* _所给文本_

-=-=-=-=-

当x是torch.randn(1,3,512,512)
输出结果是
torch.Size([1, 1000])#vgg的分类层输出
torch.Size([1, 512, 16, 16]) # vgg中输入512经过五次maxpooling是16
torch.Size([1, 512, 7, 7]) #经过7x7的全局池化
torch.Size([1, 7, 7, 5])

当x是torch.randn(1,3,224,224)
输出结果是
torch.Size([1, 1000])
torch.Size([1, 512, 7, 7]) #vgg中输入224经过五次maxpooling是7
torch.Size([1, 512, 7, 7])#
torch.Size([1, 7, 7, 5])

输出的1x7x7x5代表49个网格中每个xywhc特征。

下面是模型的训练函数

def train():
    for epoch in range(epochs):
        ts = time.time()
        for iter, batch in enumerate(train_loader):
            optimizer.zero_grad()
            # 取图片
            inputs = input_process(batch)
            # 取标注
            labels = target_process(batch)
            # 获取得到输出
            outputs = yolov1_model(inputs)
            #import pdb
            #pdb.set_trace()
            #loss = criterion(outputs, labels)
            loss,lm,glm,clm = lossfunc_details(outputs,labels)
            loss.backward()
            optimizer.step()
            #print(torch.cat([outputs.detach().view(1,5),labels.view(1,5)],0).view(2,5))
            if iter % 10 == 0:
            #    print(torch.cat([outputs.detach().view(1,5),labels.view(1,5)],0).view(2,5))
                print("epoch{}, iter{}, loss: {}, lr: {}".format(epoch, iter, loss.data.item(),optimizer.state_dict()['param_groups'][0]['lr']))

        #print("Finish epoch {}, time elapsed {}".format(epoch, time.time() - ts))
        #print("*"*30)
        #val(epoch)
        scheduler.step()

图片经过预处理函数input_process和网络yolov1_model得到需要的特征和标注的labels。outputs和labels进行计算得到loss。

下面是具体的几个函数

首先是图像预处理函数

def input_process(batch):
    #import pdb
    #pdb.set_trace()
    batch_size=len(batch[0])
    input_batch= torch.zeros(batch_size,3,448,448)
    for i in range(batch_size):
        inputs_tmp = Variable(batch[0][i])
        inputs_tmp1=cv2.resize(inputs_tmp.permute([1,2,0]).numpy(),(448,448))
        inputs_tmp2=torch.tensor(inputs_tmp1).permute([2,0,1])
        input_batch[i:i+1,:,:,:]= torch.unsqueeze(inputs_tmp2,0)

-=-=-=-=-

* _简短练习_
根据所给文本回答下列问题：
(a) 当x是torch.randn(1,3,512,512)时，输出的第二个尺寸是什么？
(b) 输出的1x7x7x5代表什么？
(c) 函数input_process把每张图片缩放到多大？

* _记录信息_
-=-=-=-=-

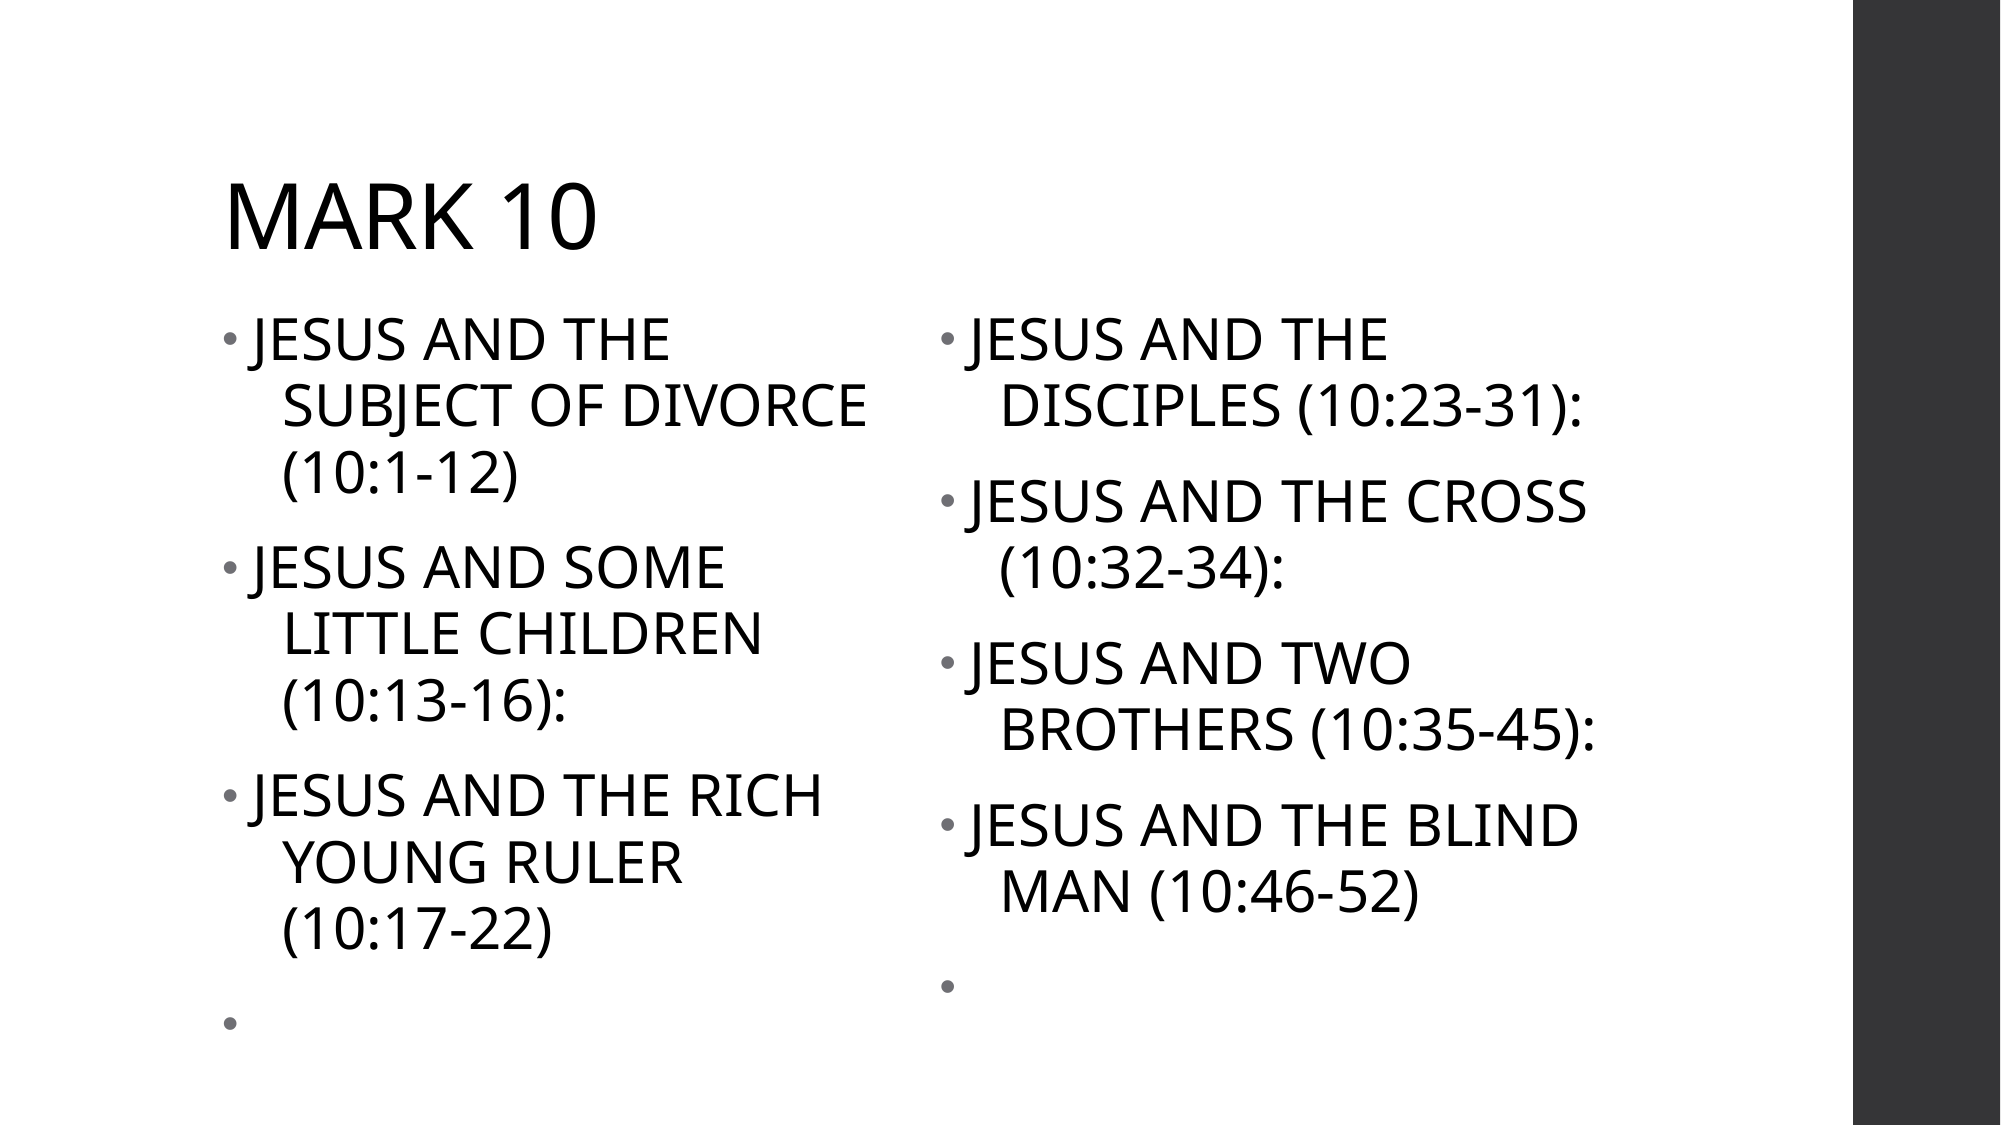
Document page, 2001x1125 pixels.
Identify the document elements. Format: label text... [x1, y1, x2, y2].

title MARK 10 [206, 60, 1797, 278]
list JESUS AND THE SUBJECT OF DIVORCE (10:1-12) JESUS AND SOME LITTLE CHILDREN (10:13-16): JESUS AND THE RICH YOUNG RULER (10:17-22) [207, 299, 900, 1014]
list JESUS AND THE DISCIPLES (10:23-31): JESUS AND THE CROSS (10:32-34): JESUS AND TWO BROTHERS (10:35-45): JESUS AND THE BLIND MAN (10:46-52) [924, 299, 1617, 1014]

-=-=-=-=-

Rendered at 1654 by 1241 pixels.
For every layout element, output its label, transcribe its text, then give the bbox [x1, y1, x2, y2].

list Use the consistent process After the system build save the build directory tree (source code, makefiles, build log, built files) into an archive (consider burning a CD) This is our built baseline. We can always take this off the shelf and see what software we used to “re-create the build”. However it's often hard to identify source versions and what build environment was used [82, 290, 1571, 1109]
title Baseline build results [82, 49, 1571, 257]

-=-=-=-=-

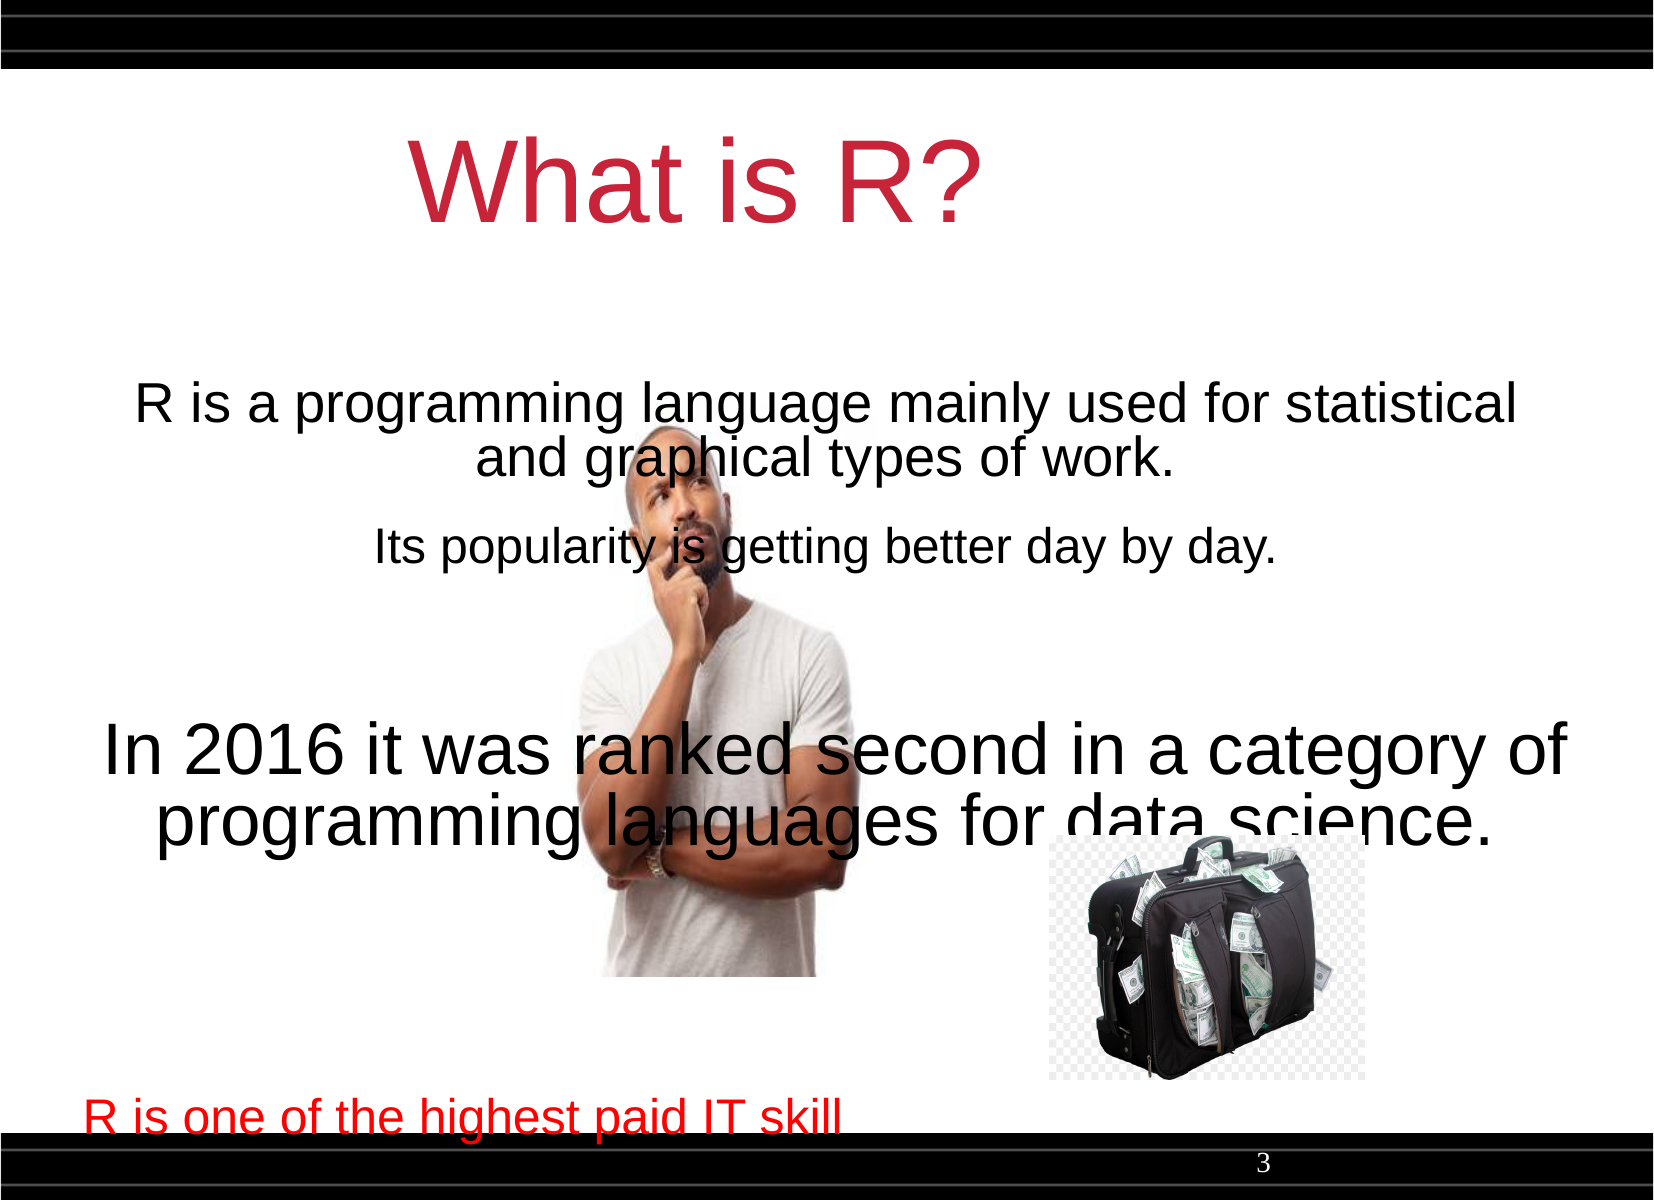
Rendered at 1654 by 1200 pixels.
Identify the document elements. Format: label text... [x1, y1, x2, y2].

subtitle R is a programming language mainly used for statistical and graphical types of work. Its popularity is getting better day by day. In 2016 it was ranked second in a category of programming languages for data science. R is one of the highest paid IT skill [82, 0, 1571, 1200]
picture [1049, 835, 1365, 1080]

-=-=-=-=-

* _练习答案_
(a) torch.Size([1, 512, 16, 16])
(b) 49个网格中每个xywhc特征。
(c) 448x448。